Exercise objective —
Output the following lines verbatim, leaving out the pictures.

Given entries —
# # #

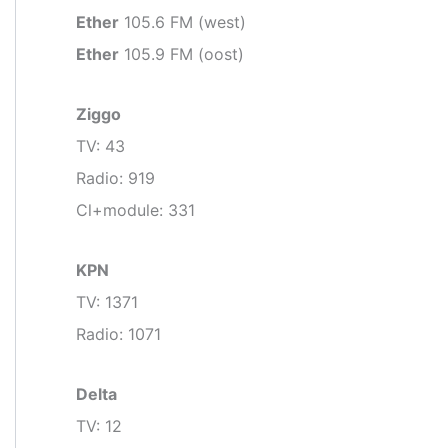
Ether
105.6 FM (west)
Ether
105.9 FM (oost)
Ziggo
TV: 43
Radio: 919
Cl+module: 331
KPN
TV: 1371
Radio: 1071
Delta
TV: 12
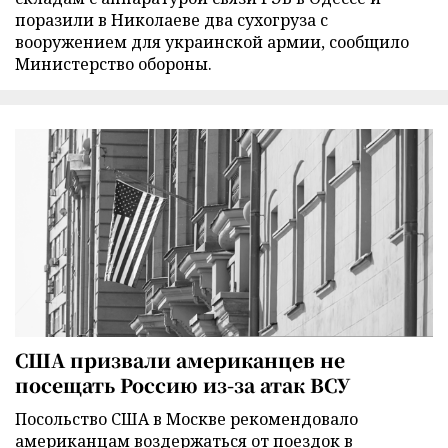
поразили в Николаеве два сухогруза с
вооружением для украинской армии, сообщило
Министерство обороны.
США призвали американцев не
посещать Россию из-за атак ВСУ
Посольство США в Москве рекомендовало
американцам воздержаться от поездок в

# # #

Answer space —
Ether
105.6 FM (west)
Ether
105.9 FM (oost)
Ziggo
TV: 43
Radio: 919
Cl+module: 331
KPN
TV: 1371
Radio: 1071
Delta
TV: 12
поразили в Николаеве два сухогруза с
вооружением для украинской армии, сообщило
Министерство обороны.
США призвали американцев не
посещать Россию из-за атак ВСУ
Посольство США в Москве рекомендовало
американцам воздержаться от поездок в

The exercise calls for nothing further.